- Publisher: Activision
- Designers: Steve Cartwright Gene Smith
- Platforms: Commodore 64, Amiga, Amstrad CPC, ZX Spectrum
- Release: 1987
- Genre: Racing

= Gee Bee Air Rally =

1987 video game

Gee Bee Air Rally (shown on the title screen as GeeBee Air Rally) is a 1987 airplane racing game by Activision. It was developed for Amiga, Amstrad CPC, Commodore 64 and ZX Spectrum. It is set in the 1920s and early 1930s in which the player is the pilot of a small airplane. The player's goal is to increase the score by flying the airplane through several races and special events. The player's aircraft is modelled on the Granville Brothers Gee Bee Model Z Super Sportster, a "flying engine" which was the predecessor of the more extreme Model R.

==Gameplay==
This game is single-player only and has three difficulty levels, which the player must choose between before beginning play. The player's airplane is always yellow, and the races follow a pattern of three main events and one special event, which alternates between popping 30 balloons and flying to the right of red pylons and to the left of blue ones.
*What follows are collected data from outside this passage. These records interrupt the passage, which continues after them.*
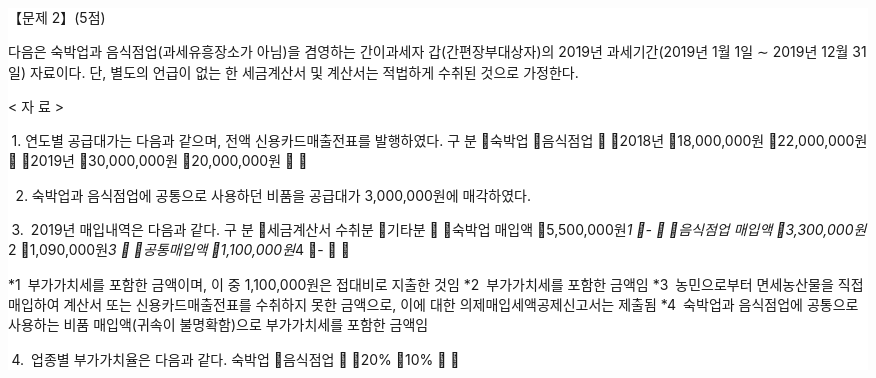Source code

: 





【문제 2】(5점)

다음은 숙박업과 음식점업(과세유흥장소가 아님)을 겸영하는 간이과세자 갑(간편장부대상자)의 2019년 과세기간(2019년 1월 1일 ∼ 2019년 12월 31일) 자료이다. 단, 별도의 언급이 없는 한 세금계산서 및 계산서는 적법하게 수취된 것으로 가정한다. 


< 자 료 >

 1. 연도별 공급대가는 다음과 같으며, 전액 신용카드매출전표를 발행하였다. 
구 분
숙박업
음식점업

2018년
18,000,000원
22,000,000원

2019년
30,000,000원
20,000,000원




2. 숙박업과 음식점업에 공통으로 사용하던 비품을 공급대가 3,000,000원에 매각하였다. 

 3.  2019년 매입내역은 다음과 같다. 
구 분
세금계산서 수취분
기타분

숙박업 매입액
5,500,000원*1
-

음식점업 매입액
3,300,000원*2
1,090,000원*3

공통매입액
1,100,000원*4
-



*1  부가가치세를 포함한 금액이며, 이 중 1,100,000원은 접대비로 지출한 것임
*2  부가가치세를 포함한 금액임
*3  농민으로부터 면세농산물을 직접 매입하여 계산서 또는 신용카드매출전표를 수취하지 못한 금액으로, 이에 대한 의제매입세액공제신고서는 제출됨
*4  숙박업과 음식점업에 공통으로 사용하는 비품 매입액(귀속이 불명확함)으로 부가가치세를 포함한 금액임

 4.  업종별 부가가치율은 다음과 같다. 
숙박업
음식점업

20% 
10%


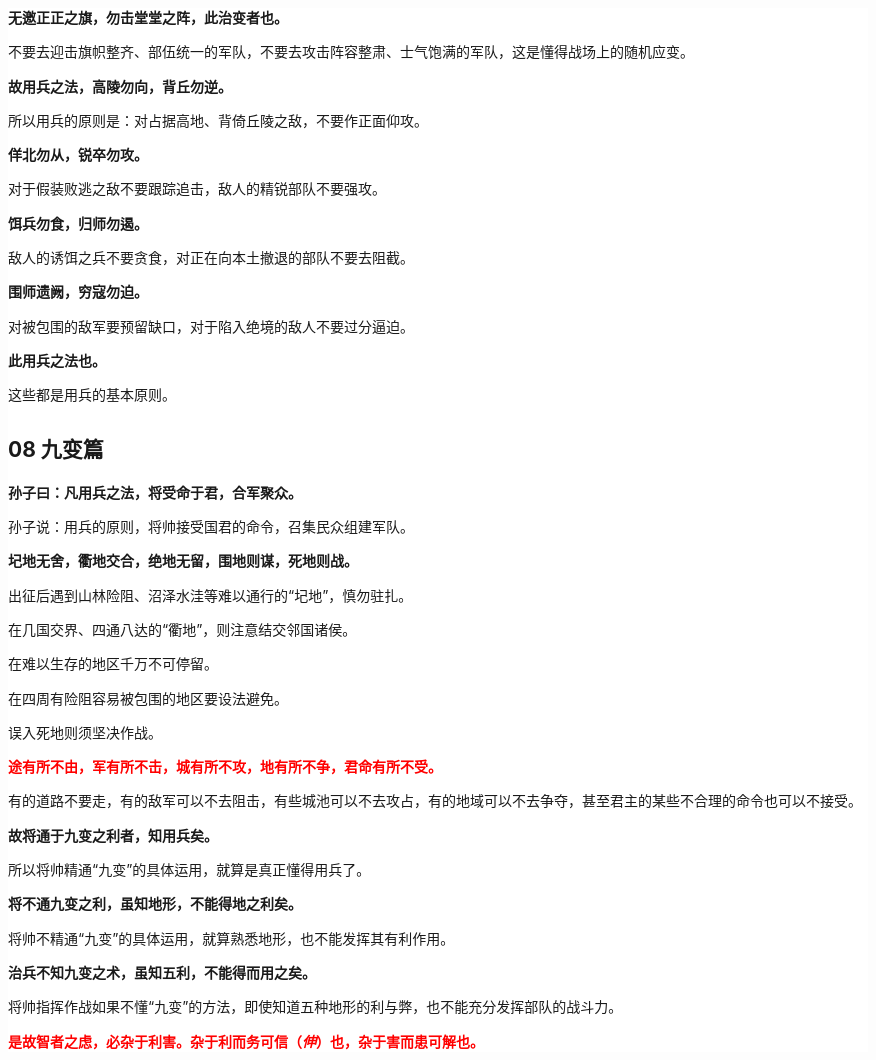 **无邀正正之旗，勿击堂堂之阵，此治变者也。**

不要去迎击旗帜整齐、部伍统一的军队，不要去攻击阵容整肃、士气饱满的军队，这是懂得战场上的随机应变。

**故用兵之法，高陵勿向，背丘勿逆。**

所以用兵的原则是：对占据高地、背倚丘陵之敌，不要作正面仰攻。

**佯北勿从，锐卒勿攻。**

对于假装败逃之敌不要跟踪追击，敌人的精锐部队不要强攻。

**饵兵勿食，归师勿遏。**

敌人的诱饵之兵不要贪食，对正在向本土撤退的部队不要去阻截。

**围师遗阙，穷寇勿迫。**

对被包围的敌军要预留缺口，对于陷入绝境的敌人不要过分逼迫。

**此用兵之法也。**

这些都是用兵的基本原则。

## 08 九变篇

<audio controls preload="none">
  <source src="mp3/sunzi/08 九变篇.mp3" type="audio/mpeg">
</audio>

**孙子曰：凡用兵之法，将受命于君，合军聚众。**

孙子说：用兵的原则，将帅接受国君的命令，召集民众组建军队。

**圮地无舍，衢地交合，绝地无留，围地则谋，死地则战。**

出征后遇到山林险阻、沼泽水洼等难以通行的“圮地”，慎勿驻扎。

在几国交界、四通八达的“衢地”，则注意结交邻国诸侯。

在难以生存的地区千万不可停留。

在四周有险阻容易被包围的地区要设法避免。

误入死地则须坚决作战。

<b style="color:red;">途有所不由，军有所不击，城有所不攻，地有所不争，君命有所不受。</b>

有的道路不要走，有的敌军可以不去阻击，有些城池可以不去攻占，有的地域可以不去争夺，甚至君主的某些不合理的命令也可以不接受。

**故将通于九变之利者，知用兵矣。**

所以将帅精通“九变”的具体运用，就算是真正懂得用兵了。

**将不通九变之利，虽知地形，不能得地之利矣。**

将帅不精通“九变”的具体运用，就算熟悉地形，也不能发挥其有利作用。

**治兵不知九变之术，虽知五利，不能得而用之矣。**

将帅指挥作战如果不懂“九变”的方法，即使知道五种地形的利与弊，也不能充分发挥部队的战斗力。

<b style="color:red;">是故智者之虑，必杂于利害。杂于利而务可信（$伸$）也，杂于害而患可解也。</b>
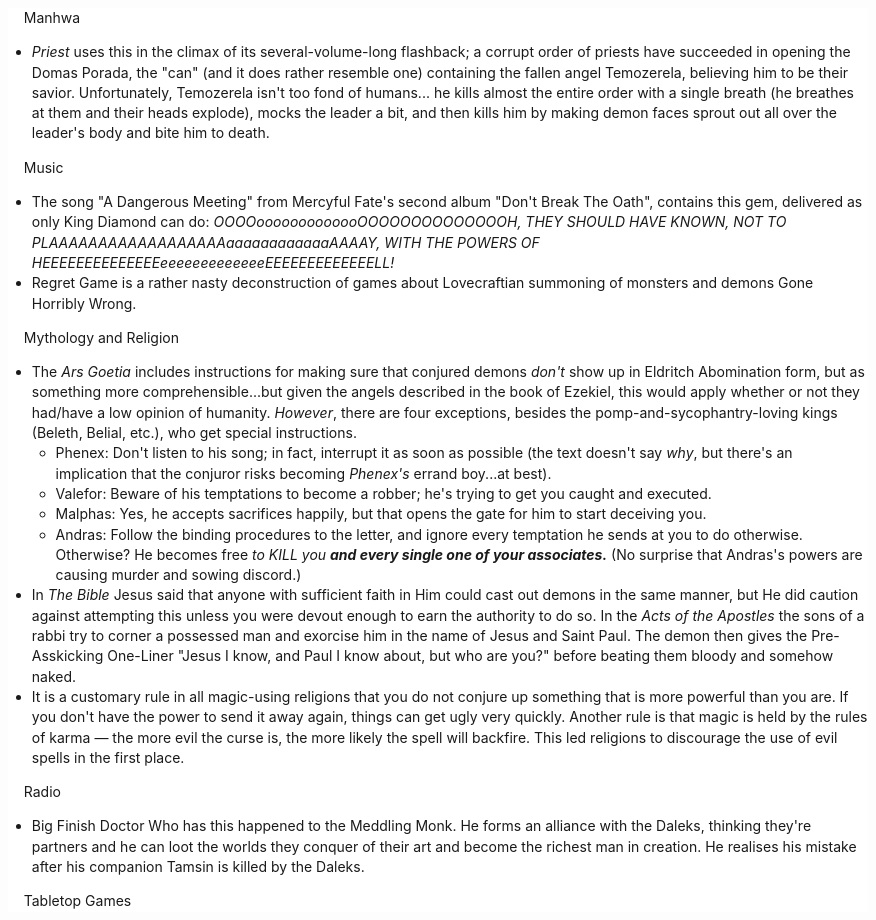     Manhwa 

-   _Priest_ uses this in the climax of its several-volume-long flashback; a corrupt order of priests have succeeded in opening the Domas Porada, the "can" (and it does rather resemble one) containing the fallen angel Temozerela, believing him to be their savior. Unfortunately, Temozerela isn't too fond of humans... he kills almost the entire order with a single breath (he breathes at them and their heads explode), mocks the leader a bit, and then kills him by making demon faces sprout out all over the leader's body and bite him to death.

    Music 

-   The song "A Dangerous Meeting" from Mercyful Fate's second album "Don't Break The Oath", contains this gem, delivered as only King Diamond can do: _OOOOooooooooooooOOOOOOOOOOOOOOH, THEY SHOULD HAVE KNOWN, NOT TO PLAAAAAAAAAAAAAAAAAAaaaaaaaaaaaaAAAAY, WITH THE POWERS OF HEEEEEEEEEEEEEEeeeeeeeeeeeeeEEEEEEEEEEEEELL!_
-   Regret Game is a rather nasty deconstruction of games about Lovecraftian summoning of monsters and demons Gone Horribly Wrong.

    Mythology and Religion 

-   The _Ars Goetia_ includes instructions for making sure that conjured demons _don't_ show up in Eldritch Abomination form, but as something more comprehensible...but given the angels described in the book of Ezekiel, this would apply whether or not they had/have a low opinion of humanity. _However_, there are four exceptions, besides the pomp-and-sycophantry-loving kings (Beleth, Belial, etc.), who get special instructions.
    -   Phenex: Don't listen to his song; in fact, interrupt it as soon as possible (the text doesn't say _why_, but there's an implication that the conjuror risks becoming _Phenex's_ errand boy...at best).
    -   Valefor: Beware of his temptations to become a robber; he's trying to get you caught and executed.
    -   Malphas: Yes, he accepts sacrifices happily, but that opens the gate for him to start deceiving you.
    -   Andras: Follow the binding procedures to the letter, and ignore every temptation he sends at you to do otherwise. Otherwise? He becomes free _to KILL you **and every single one of your associates.**_ (No surprise that Andras's powers are causing murder and sowing discord.)
-   In _The Bible_ Jesus said that anyone with sufficient faith in Him could cast out demons in the same manner, but He did caution against attempting this unless you were devout enough to earn the authority to do so. In the _Acts of the Apostles_ the sons of a rabbi try to corner a possessed man and exorcise him in the name of Jesus and Saint Paul. The demon then gives the Pre-Asskicking One-Liner "Jesus I know, and Paul I know about, but who are you?" before beating them bloody and somehow naked.
-   It is a customary rule in all magic-using religions that you do not conjure up something that is more powerful than you are. If you don't have the power to send it away again, things can get ugly very quickly. Another rule is that magic is held by the rules of karma — the more evil the curse is, the more likely the spell will backfire. This led religions to discourage the use of evil spells in the first place.

    Radio 

-   Big Finish Doctor Who has this happened to the Meddling Monk. He forms an alliance with the Daleks, thinking they're partners and he can loot the worlds they conquer of their art and become the richest man in creation. He realises his mistake after his companion Tamsin is killed by the Daleks.

    Tabletop Games 
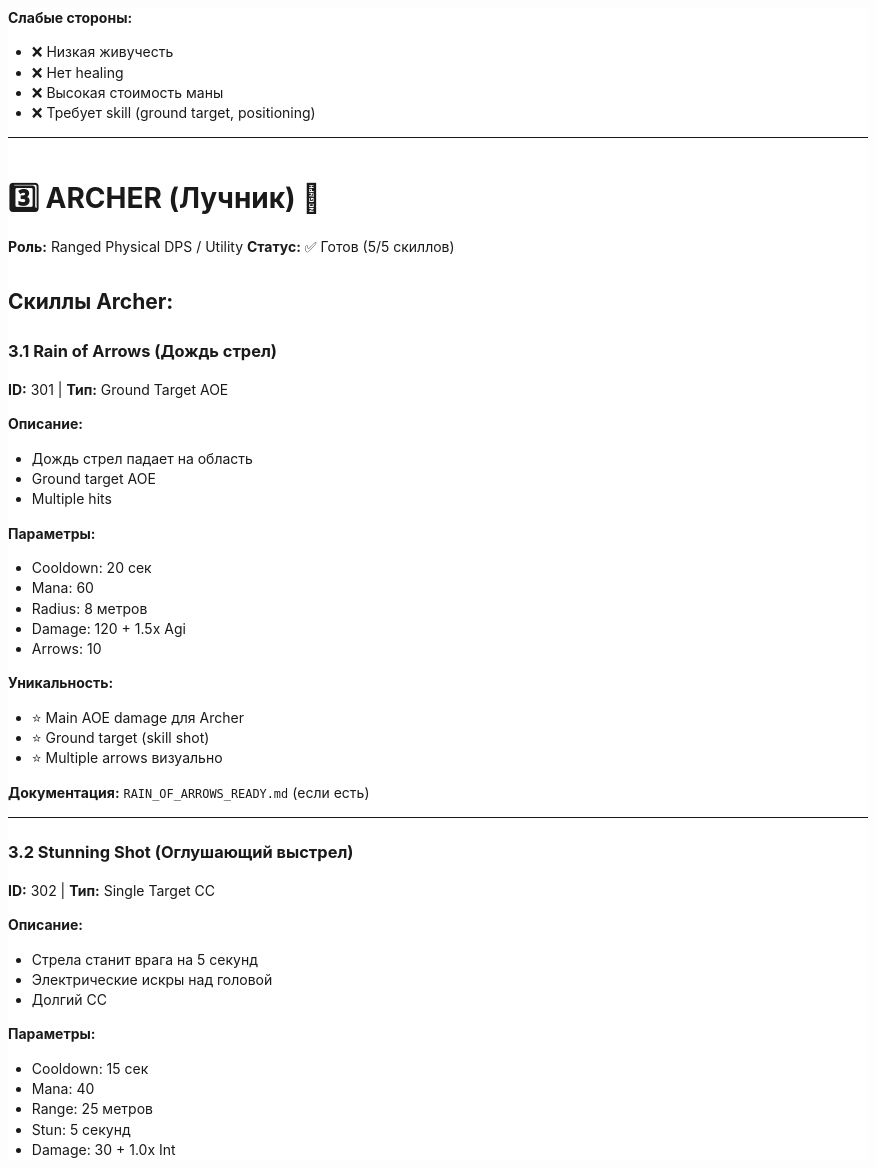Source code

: **Слабые стороны:**
- ❌ Низкая живучесть
- ❌ Нет healing
- ❌ Высокая стоимость маны
- ❌ Требует skill (ground target, positioning)

---

# 3️⃣ ARCHER (Лучник) 🏹

**Роль:** Ranged Physical DPS / Utility
**Статус:** ✅ Готов (5/5 скиллов)

## Скиллы Archer:

### 3.1 Rain of Arrows (Дождь стрел)
**ID:** 301 | **Тип:** Ground Target AOE

**Описание:**
- Дождь стрел падает на область
- Ground target AOE
- Multiple hits

**Параметры:**
- Cooldown: 20 сек
- Mana: 60
- Radius: 8 метров
- Damage: 120 + 1.5x Agi
- Arrows: 10

**Уникальность:**
- ⭐ Main AOE damage для Archer
- ⭐ Ground target (skill shot)
- ⭐ Multiple arrows визуально

**Документация:** `RAIN_OF_ARROWS_READY.md` (если есть)

---

### 3.2 Stunning Shot (Оглушающий выстрел)
**ID:** 302 | **Тип:** Single Target CC

**Описание:**
- Стрела станит врага на 5 секунд
- Электрические искры над головой
- Долгий CC

**Параметры:**
- Cooldown: 15 сек
- Mana: 40
- Range: 25 метров
- Stun: 5 секунд
- Damage: 30 + 1.0x Int
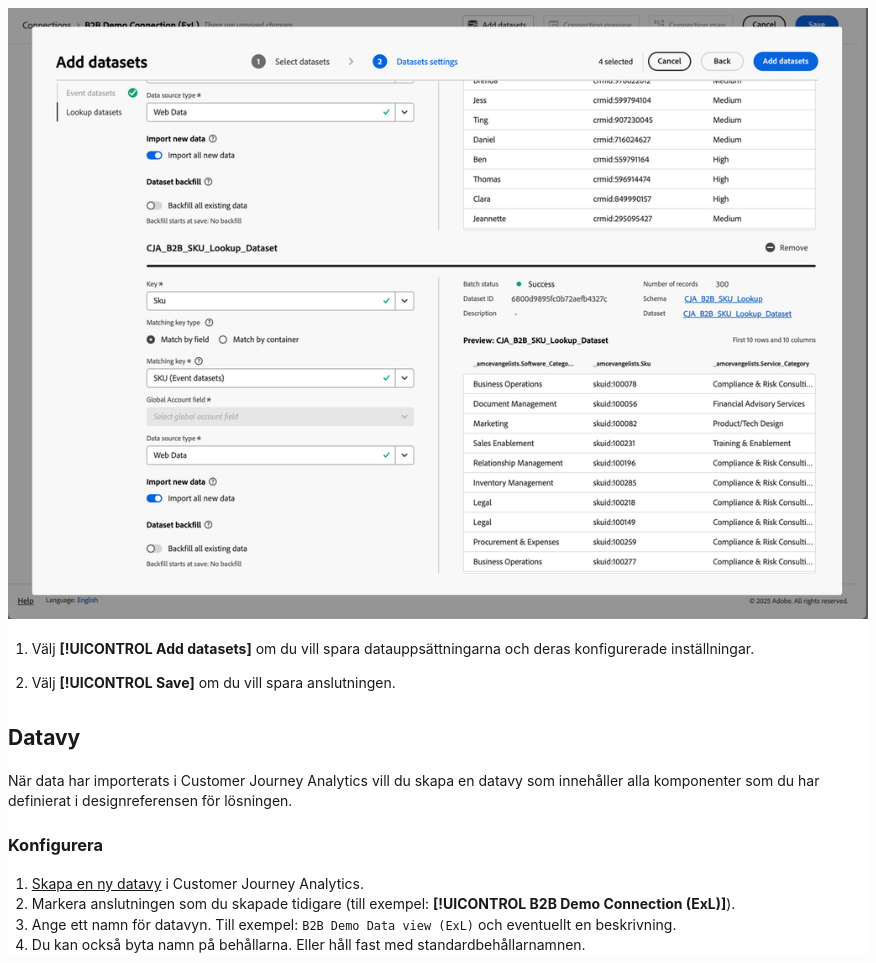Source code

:    ![B2B-anslutning - lägg till SKU-datauppsättning](assets/b2b-connection-add-datasets-sku-data.png)

1. Välj **[!UICONTROL Add datasets]** om du vill spara datauppsättningarna och deras konfigurerade inställningar.

1. Välj **[!UICONTROL Save]** om du vill spara anslutningen.


## Datavy

När data har importerats i Customer Journey Analytics vill du skapa en datavy som innehåller alla komponenter som du har definierat i designreferensen för lösningen.


### Konfigurera

1. [Skapa en ny datavy](/help/data-views/data-views.md) i Customer Journey Analytics.
1. Markera anslutningen som du skapade tidigare (till exempel: **[!UICONTROL B2B Demo Connection (ExL)]**).
1. Ange ett namn för datavyn. Till exempel: `B2B Demo Data view (ExL)` och eventuellt en beskrivning.
1. Du kan också byta namn på behållarna. Eller håll fast med standardbehållarnamnen.
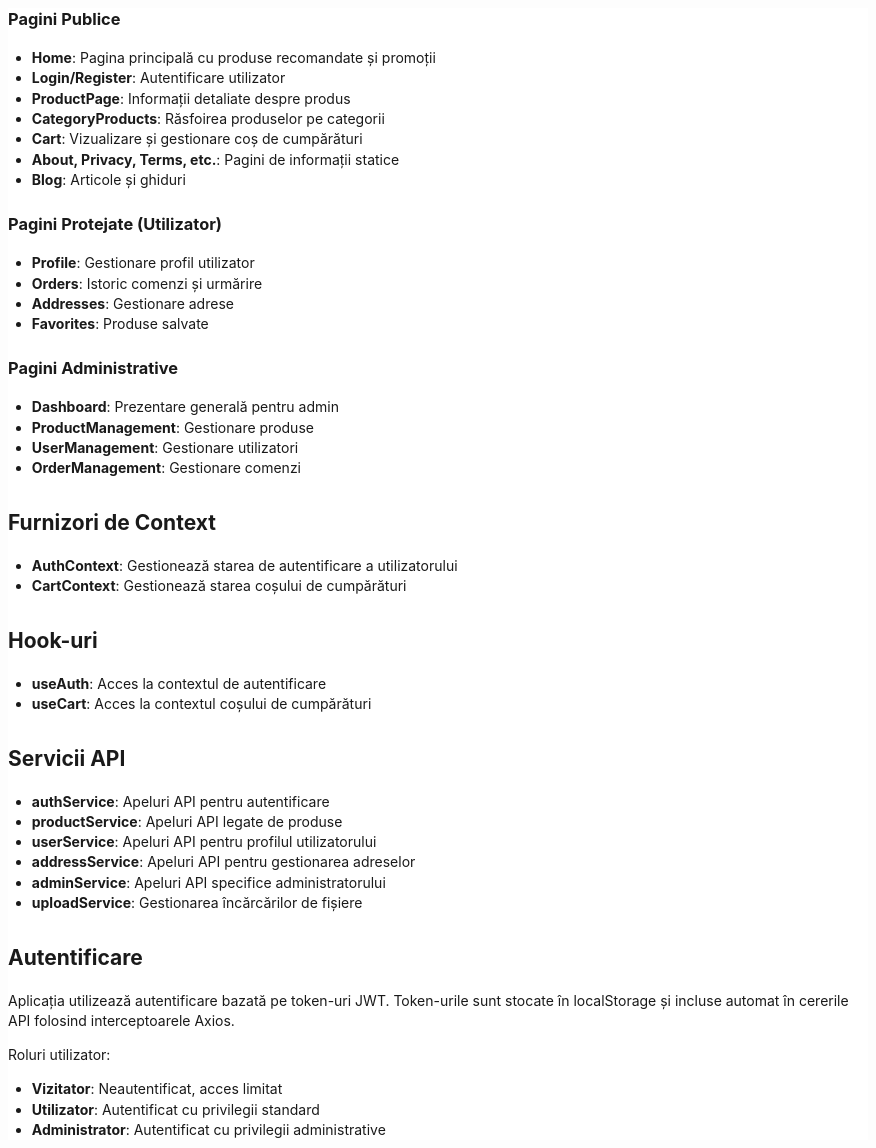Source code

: ### Pagini Publice

- **Home**: Pagina principală cu produse recomandate și promoții
- **Login/Register**: Autentificare utilizator
- **ProductPage**: Informații detaliate despre produs
- **CategoryProducts**: Răsfoirea produselor pe categorii
- **Cart**: Vizualizare și gestionare coș de cumpărături
- **About, Privacy, Terms, etc.**: Pagini de informații statice
- **Blog**: Articole și ghiduri

### Pagini Protejate (Utilizator)

- **Profile**: Gestionare profil utilizator
- **Orders**: Istoric comenzi și urmărire
- **Addresses**: Gestionare adrese
- **Favorites**: Produse salvate

### Pagini Administrative

- **Dashboard**: Prezentare generală pentru admin
- **ProductManagement**: Gestionare produse
- **UserManagement**: Gestionare utilizatori
- **OrderManagement**: Gestionare comenzi

## Furnizori de Context

- **AuthContext**: Gestionează starea de autentificare a utilizatorului
- **CartContext**: Gestionează starea coșului de cumpărături

## Hook-uri

- **useAuth**: Acces la contextul de autentificare
- **useCart**: Acces la contextul coșului de cumpărături

## Servicii API

- **authService**: Apeluri API pentru autentificare
- **productService**: Apeluri API legate de produse
- **userService**: Apeluri API pentru profilul utilizatorului
- **addressService**: Apeluri API pentru gestionarea adreselor
- **adminService**: Apeluri API specifice administratorului
- **uploadService**: Gestionarea încărcărilor de fișiere

## Autentificare

Aplicația utilizează autentificare bazată pe token-uri JWT. Token-urile sunt stocate în localStorage și incluse automat în cererile API folosind interceptoarele Axios.

Roluri utilizator:

- **Vizitator**: Neautentificat, acces limitat
- **Utilizator**: Autentificat cu privilegii standard
- **Administrator**: Autentificat cu privilegii administrative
A primary obstacle is avoiding collision with other aircraft. After two collisions, the plane falters and the pilot parachutes out. This is followed by one of several pictures depicting the pilot in various landing places, such as a pigpen, a parched desert, a tree, or a barnyard of chickens.

Following successful completion of the special event, a picture of the pilot at an awards ceremony is shown, accompanied by period music.

==Reception==
Compute! criticized the game's copy protection and repetitive cut scenes but praised the graphics and audio, concluding that "Gee Bee Air Rally is worthy of repeated play".